I'm with @Pstar on the thought that they might be willing switch from cisplatin to carboplatin. That seems easier to tolerate for most folks. I am NSCLC, which has a whole different set of treatment protocols, but you never know. I was also a durvalumab girl, which was not a good match for me, but it is a great thing when it is effective for patients. I have a drawerful of anti nausea meds and was encouraged by the nurses to not hesitate to use them, even as preventive. 

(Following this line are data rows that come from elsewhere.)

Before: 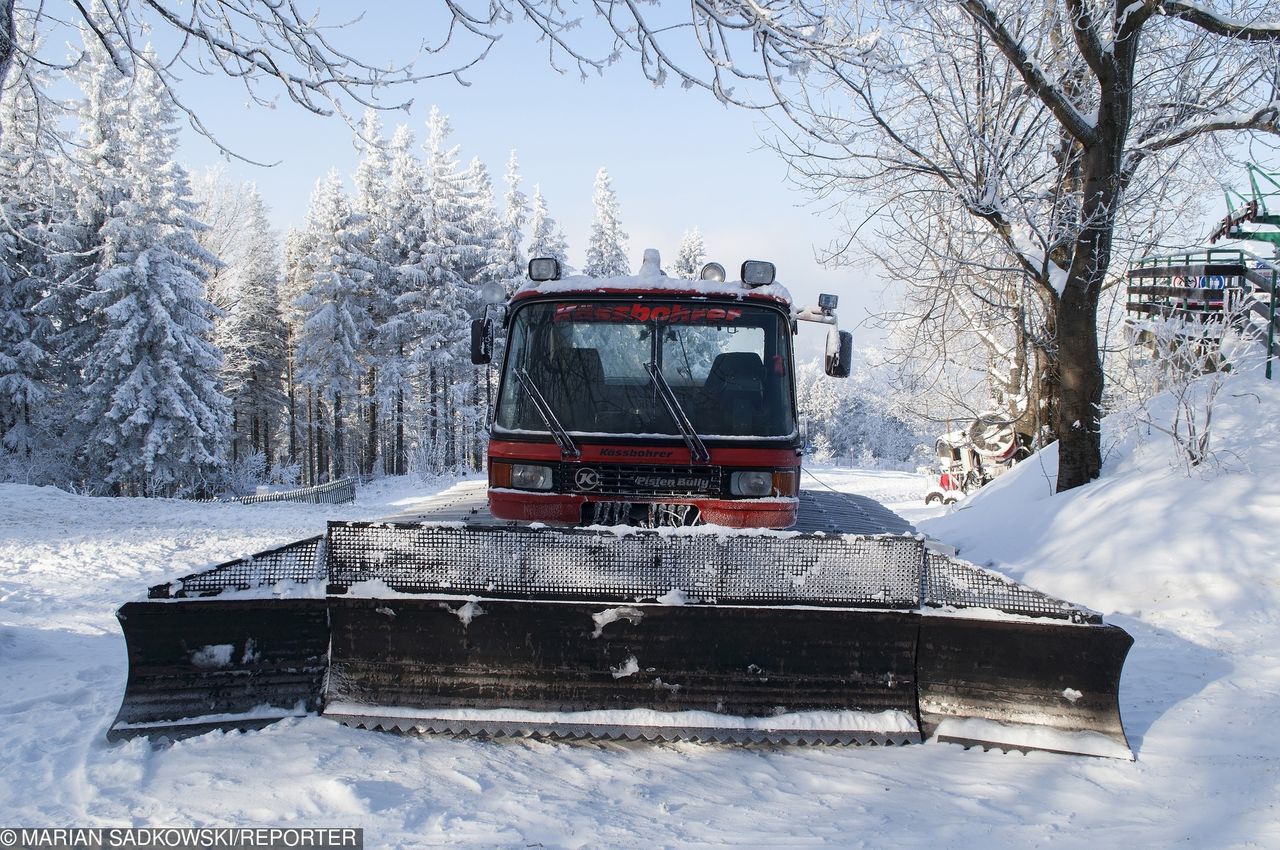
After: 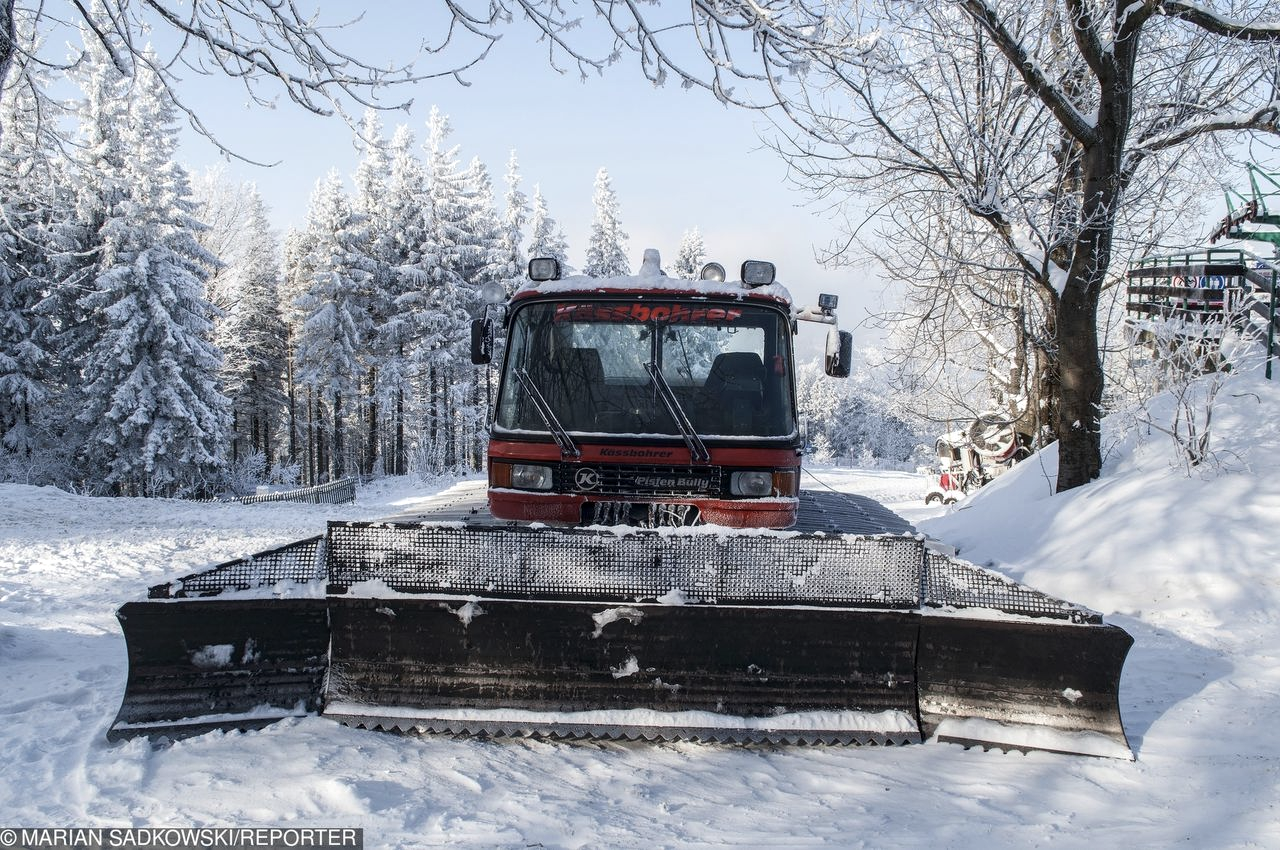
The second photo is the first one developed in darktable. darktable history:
contrast brightness saturation: contrast 0.108, saturation -0.176
local contrast: on, module defaults
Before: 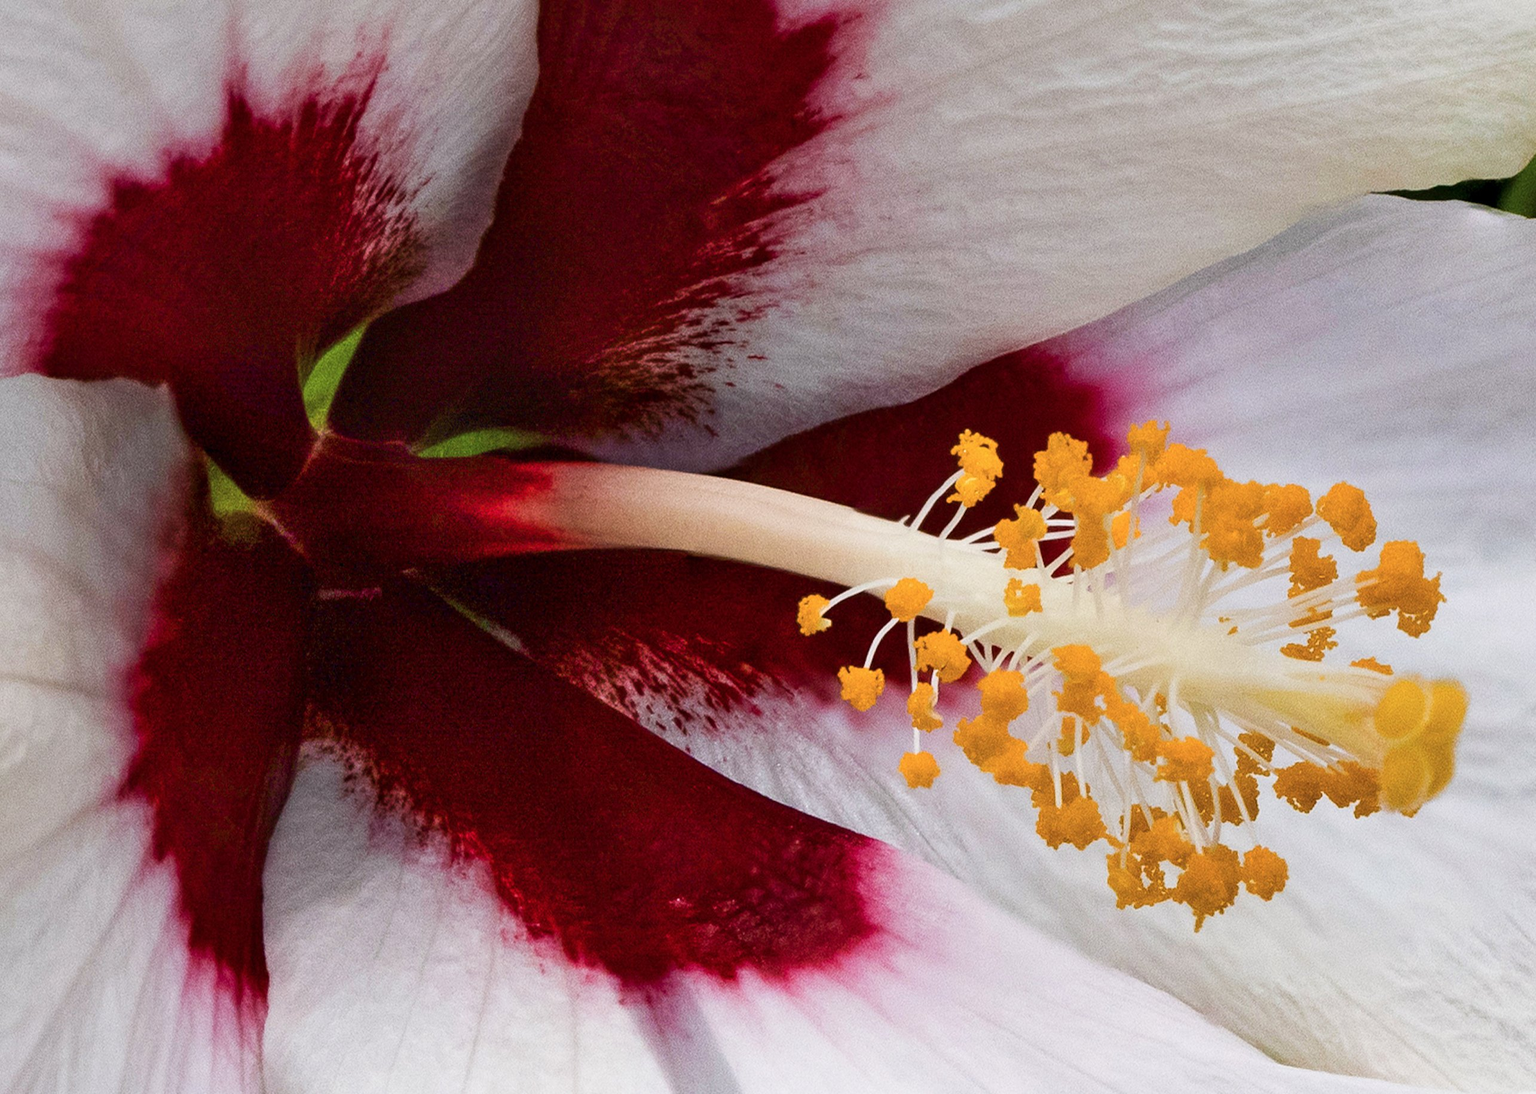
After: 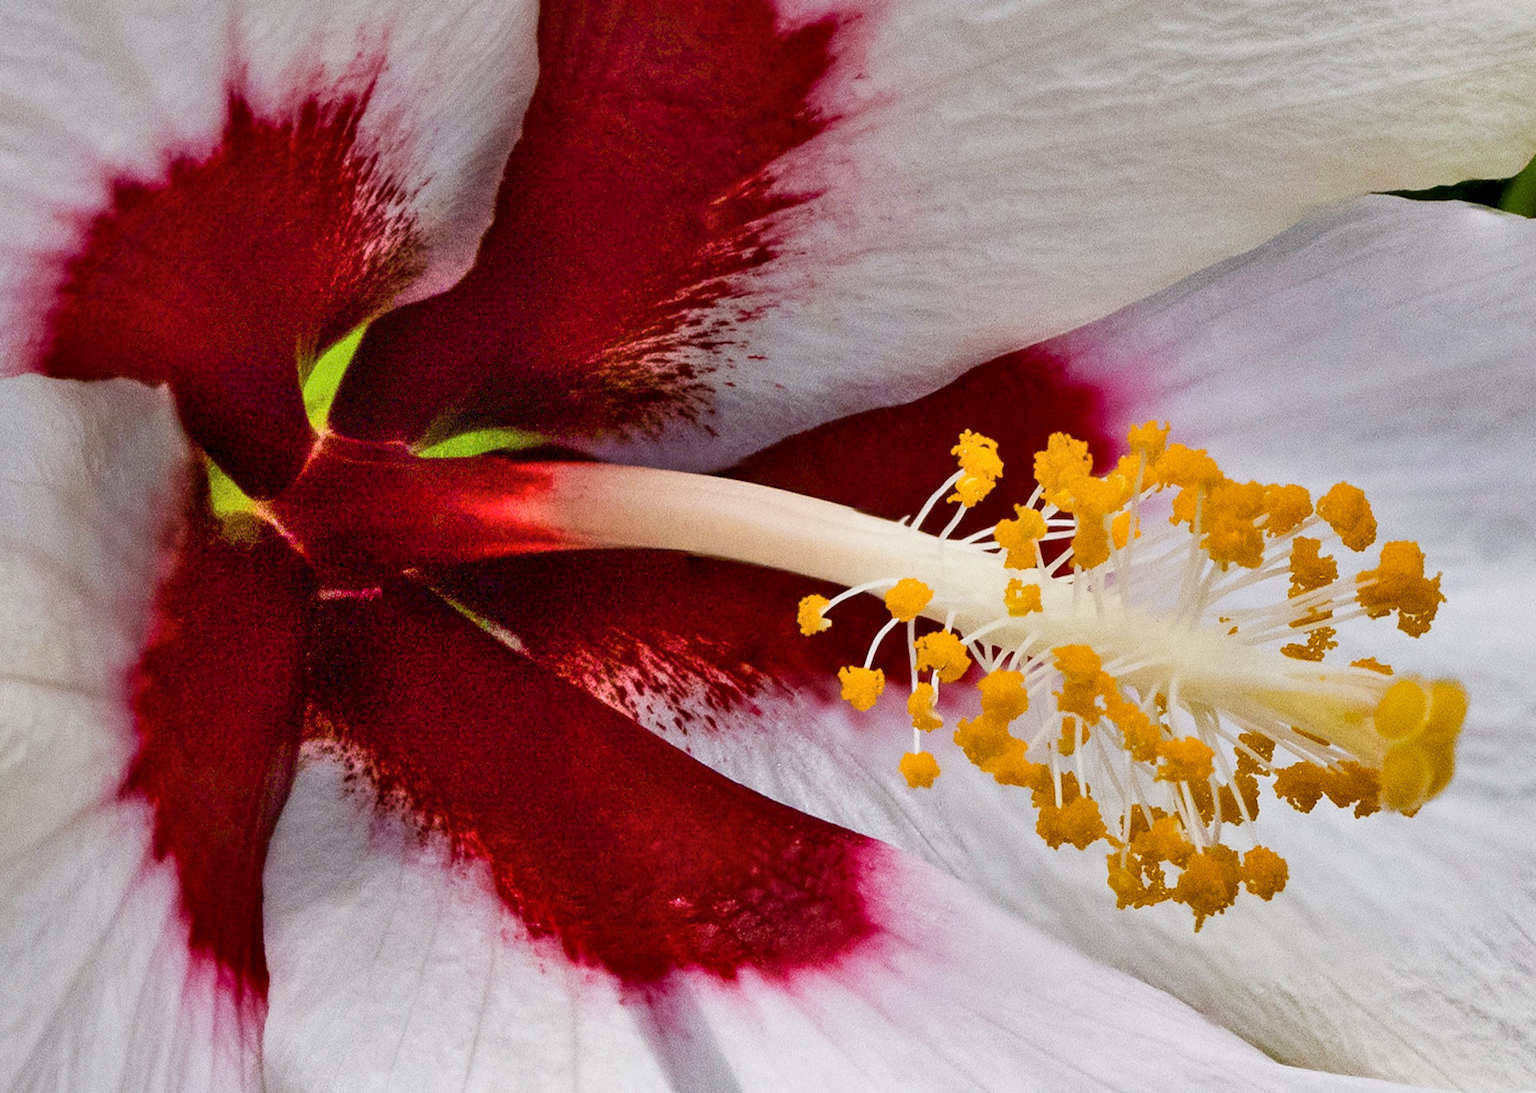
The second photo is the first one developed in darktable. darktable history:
shadows and highlights: shadows 53.04, soften with gaussian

I had about 5 weeks of daily radiation and was very lucky to have had minimal side effects-- except wicked exhaustion. Best thing I did to cope with radiation was try to stay active. Early on, that meant getting up. Eventually, trying to walk up the stairs. I also bought a blender; smoothies are now part of my regular routine. I also was prescribed swallow therapy-- who knew that was a thing-- in the event of esophageal side effects. (I had hilar nodes, which are right next to the esophagus, so radiation burn was a concern.) I have a drawerful of preventive meds, which I was lucky enough to not need. 

My philosophy is just say yes to every med they offer. Do you have a palliative care specialist? They are miracle workers when it comes to helping cope with treatment. The social worker ought to be able to help set that up. 

Don't give up-- many people find their body adjusts to chemo over time. We can hope that is true for you!